__Texto para leitura__
E – repare-se – é a idéia de responsabilidade que vai qualificar o processo permanente de decisão do homem, no campo do agir moral. É até possível, agora, dizer, de forma ampliativa, que a idéia de responsabilidade é qualificadora, também, da tomada de decisões num sub-setor muito específico do agir moral, que é o agir jurídico. Isto porque o jurídico, de um modo geral, não é outra coisa senão uma intersecção do agir moral (que é, repito, um sempre decidir com responsabilidade), que pode ser visto não apenas como conduta individual perante si mesmo, mas como agir moral inter-individual, ou seja, conduta de repercussão entre indivíduos no plano social. Porque somente interessa ao mundo jurídico aquilo que, da livre conduta de cada um, resultar prejuízo a direito de terceiro, individualmente considerado, ou a direito da própria sociedade, que nada mais é do que o indivíduo coletivamente considerado.

 

AS VIRTUDES CARDEAIS

 

Das quatro virtudes cardeais: prudência, coragem, temperança e justiça, quero me deter nesta última e peço a transcrição das outras tres, que estão no pronunciamento.

 

PRUDÊNCIA

 

Não quero, também quanto a este ponto, aprofundar o exame do seu conceito filosófico. Vou me situar, primeiramente, na acepção básica que o léxico atribui à palavra prudência. Recorrendo de novo ao Aurélio, lá se encontra o seguinte primeiro e fundamental significado da referida palavra: “qualidade de quem age com moderação, comedimento, buscando evitar tudo o que acredita ser fonte de erro e de dano”. Aplicando-se a esta definição as notas conceituais apreciadas antes relativamente ao termo “virtude”, evidencia-se sua perfeita conformação. Assim, se a virtude é uma forma criteriosa do agir moral individual, significativamente relevante na medida em que implica decidir com responsabilidade, sendo a prudência, por seu lado, conforme a definição do Aurélio, a qualidade (vale dizer, a caracterísitica) de quem (alguém, individualmente considerado) age com moderação e comedimento (quer dizer, o agir moral relevante, isto é, o que releva esse próprio agir), buscando (tendo por objetivo) evitar tudo o que acredita ser (agir de acordo com seus próprios critérios de conduta moral) fonte de erro e de dano (a ação decidida com responsabilidade, a fim de que não produza prejuízo a outrem), logo se pode concluir que a prudência é uma virtude cardeal. E, não-indiferentemente, é a principal dessas virtudes, pois que as outras lhes são conseqüentes como será visto.

 

CORAGEM

 

É muito difícil, para a maioria esmagadora das pessoas, marchar contra a multidão de consciências inconscientes, nadar contra a onda avassaladora do pensamento coletivo pré-fabricado, direcionado para qualquer fim subserviente às chamadas forças dominantes. Pois é nesta medida do enfrentamento, digamos heróico, ao processo de esmagamento das individualidades independentes pelas grandes coletividades massivamente avassaladoras, porque formam batalhões de autômatos já avassalados, é nesta medida, repito, que se pode compreender a coragem, ou a fortaleza, como uma virtude. Por isso mesmo, o conceito que melhor se ajusta a essa virtude não é o de ela consistir numa capacidade de ataque, ou por meio de uma tática de defesa agressiva. O mais adequado a ela é a idéia de resistência, de defesa intransigente de sua posição autônoma frente aos autômatos, até mesmo com absoluta resignação. Dessa formulação conceitual é que se pode dizer que os realmente corajosos são os dotados do superior espírito de luta para defender a verdade. Não a sua verdade, mas a verdade real, isto é, aquela que se encontra muitas vezes encoberta pela falsidade que se produz, se lança e se espalha como verdade, ou pela meia-verdade com força de verdade absoluta, ou pela “versão” dos fatos, criada tantas vezes para modificar os efeitos da verdade real caso ela possa ser descoberta, ou para servir de biombo ao cometimento de inúmeras formas de injustiça contra inimigos, adversários ou, simplesmente, pessoas indesejáveis.

__Entradas armazenadas__

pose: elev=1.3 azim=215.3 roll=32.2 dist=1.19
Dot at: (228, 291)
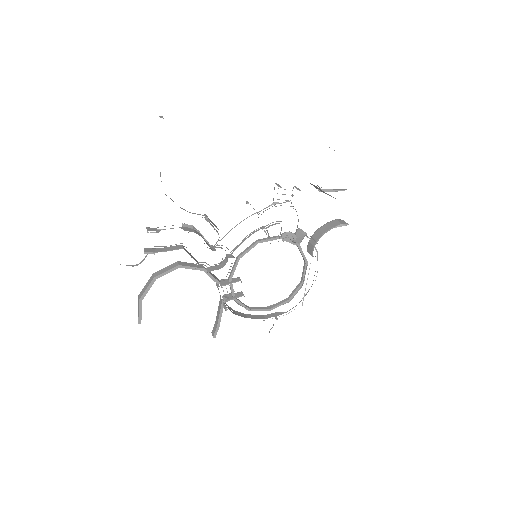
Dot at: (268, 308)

* * *

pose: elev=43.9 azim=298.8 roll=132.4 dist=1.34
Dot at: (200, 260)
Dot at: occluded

__Instruções do exercício__
(A) Diga se cada afirmação concorda com o texto sobre as virtudes cardeais, respondendo sim ou não e citando as palavras do texto que decidem a questão. (i) A prudência é a principal das virtudes cardeais. (ii) A coragem consiste sobretudo numa capacidade de ataque. (iii) A sociedade nada mais é do que o indivíduo coletivamente considerado.
(B) Segundo o texto sobre as virtudes cardeais, quais são essas quatro virtudes?
(C) Prossiga com o texto sobre as virtudes cardeais a partir da última frase apresentada.
As entradas não têm relação alguma com o texto.

__Respostas__
(A)
(i) Sim: "E, não-indiferentemente, é a principal dessas virtudes"
(ii) Não: "o conceito que melhor se ajusta a essa virtude não é o de ela consistir numa capacidade de ataque"
(iii) Sim: "da própria sociedade, que nada mais é do que o indivíduo coletivamente considerado"

(B) Prudência, coragem, temperança e justiça.

(C)
 

TEMPERANÇA

 

A temperança surge aí como a virtude de alguém, já dotado da coragem virtuosa para enfrentar uma luta pela justiça, conseguir moderar, conter o ímpeto de sua ira, de sua indignação, a fim de não passar dos limites de uma reação impetuosa, porém controlada e inteligente a ponto de tornar-se eficaz. De qualquer sorte, a força motriz dessa impetuosidade virtuosa será sempre a verdade. Lutar pela verdade e com a verdade como única arma.

 

JUSTIÇA

 

Antes de mais nada, vale a pena lembrar que essa palavra tem inúmeros significados no vasto campo do Direito. No que interessa a este pronunciamento, Sr. Presidente, Sras. Deputadas e Srs. Deputados, vou ficar no particular dos seus conceitos filosóficos de virtude cardeal, conforme a análise em curso agora, e de valor jurídico. Neste conceito de valor, a palavra justiça aparece como sendo a finalidade moral a que visa a aplicação do Direito. Por assim dizer, sem a realização da justiça, tanto a norma jurídica será destituída de conteúdo ético e, portanto, vazia da verdadeira legitimidade que justifica a própria existência do direito, quanto sua aplicação não terá o mérito de ser, realmente, justa. A aplicação do direito, que diz respeito estritamente à prestação jurisdicional, também será objeto de algumas considerações a seguir, neste tópico.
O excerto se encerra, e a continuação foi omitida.